AIM OF THE EXERCISE ::
Retype all of the data that follows, line for line.
**** EXTRACTED INFORMATION
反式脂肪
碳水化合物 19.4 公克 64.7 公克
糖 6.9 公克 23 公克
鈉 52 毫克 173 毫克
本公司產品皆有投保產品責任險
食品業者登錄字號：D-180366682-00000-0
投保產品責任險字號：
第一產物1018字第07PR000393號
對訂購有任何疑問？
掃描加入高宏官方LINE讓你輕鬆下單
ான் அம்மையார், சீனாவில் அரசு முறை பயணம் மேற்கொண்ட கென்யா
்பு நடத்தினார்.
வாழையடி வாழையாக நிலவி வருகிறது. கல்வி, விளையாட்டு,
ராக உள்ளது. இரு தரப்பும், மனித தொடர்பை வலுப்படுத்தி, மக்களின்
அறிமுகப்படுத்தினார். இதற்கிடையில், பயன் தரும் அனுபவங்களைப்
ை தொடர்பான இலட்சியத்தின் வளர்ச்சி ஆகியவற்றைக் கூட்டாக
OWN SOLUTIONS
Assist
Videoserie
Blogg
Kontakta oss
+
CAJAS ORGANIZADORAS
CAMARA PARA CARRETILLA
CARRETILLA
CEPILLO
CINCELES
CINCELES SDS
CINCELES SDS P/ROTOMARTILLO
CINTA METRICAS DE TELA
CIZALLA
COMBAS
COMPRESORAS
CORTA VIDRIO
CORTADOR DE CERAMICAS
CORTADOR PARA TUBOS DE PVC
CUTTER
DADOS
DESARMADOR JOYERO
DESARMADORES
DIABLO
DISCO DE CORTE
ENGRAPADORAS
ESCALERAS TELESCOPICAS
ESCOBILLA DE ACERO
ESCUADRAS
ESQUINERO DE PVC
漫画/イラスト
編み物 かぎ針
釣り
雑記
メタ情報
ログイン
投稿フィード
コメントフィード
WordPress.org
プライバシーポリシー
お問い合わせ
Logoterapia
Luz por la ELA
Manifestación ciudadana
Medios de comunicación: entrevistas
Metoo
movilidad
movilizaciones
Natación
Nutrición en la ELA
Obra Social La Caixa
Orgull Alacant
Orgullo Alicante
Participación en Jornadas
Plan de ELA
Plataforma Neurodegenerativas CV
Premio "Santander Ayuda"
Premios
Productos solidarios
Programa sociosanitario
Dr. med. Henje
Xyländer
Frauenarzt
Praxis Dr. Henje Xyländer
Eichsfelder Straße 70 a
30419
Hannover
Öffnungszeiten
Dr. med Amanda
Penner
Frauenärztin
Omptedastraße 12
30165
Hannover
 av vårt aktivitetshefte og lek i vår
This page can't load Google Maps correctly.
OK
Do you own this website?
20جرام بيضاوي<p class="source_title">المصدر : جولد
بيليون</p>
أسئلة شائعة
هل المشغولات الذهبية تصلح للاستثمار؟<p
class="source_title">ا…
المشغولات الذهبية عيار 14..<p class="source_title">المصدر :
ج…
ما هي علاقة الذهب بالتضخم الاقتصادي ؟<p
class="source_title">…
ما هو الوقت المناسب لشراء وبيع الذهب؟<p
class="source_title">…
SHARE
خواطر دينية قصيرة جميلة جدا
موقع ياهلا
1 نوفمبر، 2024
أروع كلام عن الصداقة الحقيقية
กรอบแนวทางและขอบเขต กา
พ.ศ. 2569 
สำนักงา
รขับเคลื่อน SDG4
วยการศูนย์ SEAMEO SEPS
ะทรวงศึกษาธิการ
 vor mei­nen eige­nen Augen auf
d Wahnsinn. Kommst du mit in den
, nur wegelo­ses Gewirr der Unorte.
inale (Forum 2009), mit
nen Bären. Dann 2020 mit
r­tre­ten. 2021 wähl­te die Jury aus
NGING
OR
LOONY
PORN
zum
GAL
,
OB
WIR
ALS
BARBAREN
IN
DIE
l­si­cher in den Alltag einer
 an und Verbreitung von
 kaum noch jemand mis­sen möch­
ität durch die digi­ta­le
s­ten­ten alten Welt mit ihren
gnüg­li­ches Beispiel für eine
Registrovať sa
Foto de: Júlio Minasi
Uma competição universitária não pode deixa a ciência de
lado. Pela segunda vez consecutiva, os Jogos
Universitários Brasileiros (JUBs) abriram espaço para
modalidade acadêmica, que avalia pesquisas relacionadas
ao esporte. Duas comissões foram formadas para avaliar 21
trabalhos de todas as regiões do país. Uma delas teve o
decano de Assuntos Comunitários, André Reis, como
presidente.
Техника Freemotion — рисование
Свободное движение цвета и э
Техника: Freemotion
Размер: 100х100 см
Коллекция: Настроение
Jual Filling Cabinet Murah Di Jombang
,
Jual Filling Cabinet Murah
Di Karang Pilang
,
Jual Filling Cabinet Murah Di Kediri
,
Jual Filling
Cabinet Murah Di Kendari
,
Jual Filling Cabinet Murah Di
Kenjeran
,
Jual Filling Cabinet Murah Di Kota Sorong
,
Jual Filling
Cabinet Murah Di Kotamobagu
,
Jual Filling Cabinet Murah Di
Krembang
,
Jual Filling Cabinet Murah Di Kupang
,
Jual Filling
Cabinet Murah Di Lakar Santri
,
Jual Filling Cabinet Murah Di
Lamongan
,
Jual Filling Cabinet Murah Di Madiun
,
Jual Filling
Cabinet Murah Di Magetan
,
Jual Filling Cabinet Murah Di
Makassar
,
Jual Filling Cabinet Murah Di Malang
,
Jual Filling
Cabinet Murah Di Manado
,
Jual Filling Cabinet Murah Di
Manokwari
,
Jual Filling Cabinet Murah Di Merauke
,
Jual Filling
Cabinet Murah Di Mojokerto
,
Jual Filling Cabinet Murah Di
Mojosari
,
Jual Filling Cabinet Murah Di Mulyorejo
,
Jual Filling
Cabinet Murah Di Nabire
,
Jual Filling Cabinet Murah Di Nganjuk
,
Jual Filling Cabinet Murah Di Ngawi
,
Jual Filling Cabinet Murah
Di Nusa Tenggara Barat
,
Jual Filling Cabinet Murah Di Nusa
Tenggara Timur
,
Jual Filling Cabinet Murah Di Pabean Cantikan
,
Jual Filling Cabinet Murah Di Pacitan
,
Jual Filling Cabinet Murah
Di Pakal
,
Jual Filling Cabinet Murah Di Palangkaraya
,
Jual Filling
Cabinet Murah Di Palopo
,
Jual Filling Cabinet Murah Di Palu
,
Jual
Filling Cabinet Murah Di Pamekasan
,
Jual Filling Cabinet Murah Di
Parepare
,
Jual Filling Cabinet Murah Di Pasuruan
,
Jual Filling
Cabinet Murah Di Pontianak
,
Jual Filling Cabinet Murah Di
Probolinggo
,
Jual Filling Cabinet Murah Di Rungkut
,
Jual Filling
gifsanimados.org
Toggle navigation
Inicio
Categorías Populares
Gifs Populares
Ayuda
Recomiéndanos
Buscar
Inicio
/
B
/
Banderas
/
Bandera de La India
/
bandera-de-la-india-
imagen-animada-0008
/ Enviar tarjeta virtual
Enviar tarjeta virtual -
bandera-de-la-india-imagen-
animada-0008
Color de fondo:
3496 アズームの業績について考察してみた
********
COMPLETED TASK ::
反式脂肪
碳水化合物 19.4 公克 64.7 公克
糖 6.9 公克 23 公克
鈉 52 毫克 173 毫克
本公司產品皆有投保產品責任險
食品業者登錄字號：D-180366682-00000-0
投保產品責任險字號：
第一產物1018字第07PR000393號
對訂購有任何疑問？
掃描加入高宏官方LINE讓你輕鬆下單
ான் அம்மையார், சீனாவில் அரசு முறை பயணம் மேற்கொண்ட கென்யா
்பு நடத்தினார்.
வாழையடி வாழையாக நிலவி வருகிறது. கல்வி, விளையாட்டு,
ராக உள்ளது. இரு தரப்பும், மனித தொடர்பை வலுப்படுத்தி, மக்களின்
அறிமுகப்படுத்தினார். இதற்கிடையில், பயன் தரும் அனுபவங்களைப்
ை தொடர்பான இலட்சியத்தின் வளர்ச்சி ஆகியவற்றைக் கூட்டாக
OWN SOLUTIONS
Assist
Videoserie
Blogg
Kontakta oss
+
CAJAS ORGANIZADORAS
CAMARA PARA CARRETILLA
CARRETILLA
CEPILLO
CINCELES
CINCELES SDS
CINCELES SDS P/ROTOMARTILLO
CINTA METRICAS DE TELA
CIZALLA
COMBAS
COMPRESORAS
CORTA VIDRIO
CORTADOR DE CERAMICAS
CORTADOR PARA TUBOS DE PVC
CUTTER
DADOS
DESARMADOR JOYERO
DESARMADORES
DIABLO
DISCO DE CORTE
ENGRAPADORAS
ESCALERAS TELESCOPICAS
ESCOBILLA DE ACERO
ESCUADRAS
ESQUINERO DE PVC
漫画/イラスト
編み物 かぎ針
釣り
雑記
メタ情報
ログイン
投稿フィード
コメントフィード
WordPress.org
プライバシーポリシー
お問い合わせ
Logoterapia
Luz por la ELA
Manifestación ciudadana
Medios de comunicación: entrevistas
Metoo
movilidad
movilizaciones
Natación
Nutrición en la ELA
Obra Social La Caixa
Orgull Alacant
Orgullo Alicante
Participación en Jornadas
Plan de ELA
Plataforma Neurodegenerativas CV
Premio "Santander Ayuda"
Premios
Productos solidarios
Programa sociosanitario
Dr. med. Henje
Xyländer
Frauenarzt
Praxis Dr. Henje Xyländer
Eichsfelder Straße 70 a
30419
Hannover
Öffnungszeiten
Dr. med Amanda
Penner
Frauenärztin
Omptedastraße 12
30165
Hannover
 av vårt aktivitetshefte og lek i vår
This page can't load Google Maps correctly.
OK
Do you own this website?
20جرام بيضاوي<p class="source_title">المصدر : جولد
بيليون</p>
أسئلة شائعة
هل المشغولات الذهبية تصلح للاستثمار؟<p
class="source_title">ا…
المشغولات الذهبية عيار 14..<p class="source_title">المصدر :
ج…
ما هي علاقة الذهب بالتضخم الاقتصادي ؟<p
class="source_title">…
ما هو الوقت المناسب لشراء وبيع الذهب؟<p
class="source_title">…
SHARE
خواطر دينية قصيرة جميلة جدا
موقع ياهلا
1 نوفمبر، 2024
أروع كلام عن الصداقة الحقيقية
กรอบแนวทางและขอบเขต กา
พ.ศ. 2569 
สำนักงา
รขับเคลื่อน SDG4
วยการศูนย์ SEAMEO SEPS
ะทรวงศึกษาธิการ
 vor mei­nen eige­nen Augen auf
d Wahnsinn. Kommst du mit in den
, nur wegelo­ses Gewirr der Unorte.
inale (Forum 2009), mit
nen Bären. Dann 2020 mit
r­tre­ten. 2021 wähl­te die Jury aus
NGING
OR
LOONY
PORN
zum
GAL
,
OB
WIR
ALS
BARBAREN
IN
DIE
l­si­cher in den Alltag einer
 an und Verbreitung von
 kaum noch jemand mis­sen möch­
ität durch die digi­ta­le
s­ten­ten alten Welt mit ihren
gnüg­li­ches Beispiel für eine
Registrovať sa
Foto de: Júlio Minasi
Uma competição universitária não pode deixa a ciência de
lado. Pela segunda vez consecutiva, os Jogos
Universitários Brasileiros (JUBs) abriram espaço para
modalidade acadêmica, que avalia pesquisas relacionadas
ao esporte. Duas comissões foram formadas para avaliar 21
trabalhos de todas as regiões do país. Uma delas teve o
decano de Assuntos Comunitários, André Reis, como
presidente.
Техника Freemotion — рисование
Свободное движение цвета и э
Техника: Freemotion
Размер: 100х100 см
Коллекция: Настроение
Jual Filling Cabinet Murah Di Jombang
,
Jual Filling Cabinet Murah
Di Karang Pilang
,
Jual Filling Cabinet Murah Di Kediri
,
Jual Filling
Cabinet Murah Di Kendari
,
Jual Filling Cabinet Murah Di
Kenjeran
,
Jual Filling Cabinet Murah Di Kota Sorong
,
Jual Filling
Cabinet Murah Di Kotamobagu
,
Jual Filling Cabinet Murah Di
Krembang
,
Jual Filling Cabinet Murah Di Kupang
,
Jual Filling
Cabinet Murah Di Lakar Santri
,
Jual Filling Cabinet Murah Di
Lamongan
,
Jual Filling Cabinet Murah Di Madiun
,
Jual Filling
Cabinet Murah Di Magetan
,
Jual Filling Cabinet Murah Di
Makassar
,
Jual Filling Cabinet Murah Di Malang
,
Jual Filling
Cabinet Murah Di Manado
,
Jual Filling Cabinet Murah Di
Manokwari
,
Jual Filling Cabinet Murah Di Merauke
,
Jual Filling
Cabinet Murah Di Mojokerto
,
Jual Filling Cabinet Murah Di
Mojosari
,
Jual Filling Cabinet Murah Di Mulyorejo
,
Jual Filling
Cabinet Murah Di Nabire
,
Jual Filling Cabinet Murah Di Nganjuk
,
Jual Filling Cabinet Murah Di Ngawi
,
Jual Filling Cabinet Murah
Di Nusa Tenggara Barat
,
Jual Filling Cabinet Murah Di Nusa
Tenggara Timur
,
Jual Filling Cabinet Murah Di Pabean Cantikan
,
Jual Filling Cabinet Murah Di Pacitan
,
Jual Filling Cabinet Murah
Di Pakal
,
Jual Filling Cabinet Murah Di Palangkaraya
,
Jual Filling
Cabinet Murah Di Palopo
,
Jual Filling Cabinet Murah Di Palu
,
Jual
Filling Cabinet Murah Di Pamekasan
,
Jual Filling Cabinet Murah Di
Parepare
,
Jual Filling Cabinet Murah Di Pasuruan
,
Jual Filling
Cabinet Murah Di Pontianak
,
Jual Filling Cabinet Murah Di
Probolinggo
,
Jual Filling Cabinet Murah Di Rungkut
,
Jual Filling
gifsanimados.org
Toggle navigation
Inicio
Categorías Populares
Gifs Populares
Ayuda
Recomiéndanos
Buscar
Inicio
/
B
/
Banderas
/
Bandera de La India
/
bandera-de-la-india-
imagen-animada-0008
/ Enviar tarjeta virtual
Enviar tarjeta virtual -
bandera-de-la-india-imagen-
animada-0008
Color de fondo:
3496 アズームの業績について考察してみた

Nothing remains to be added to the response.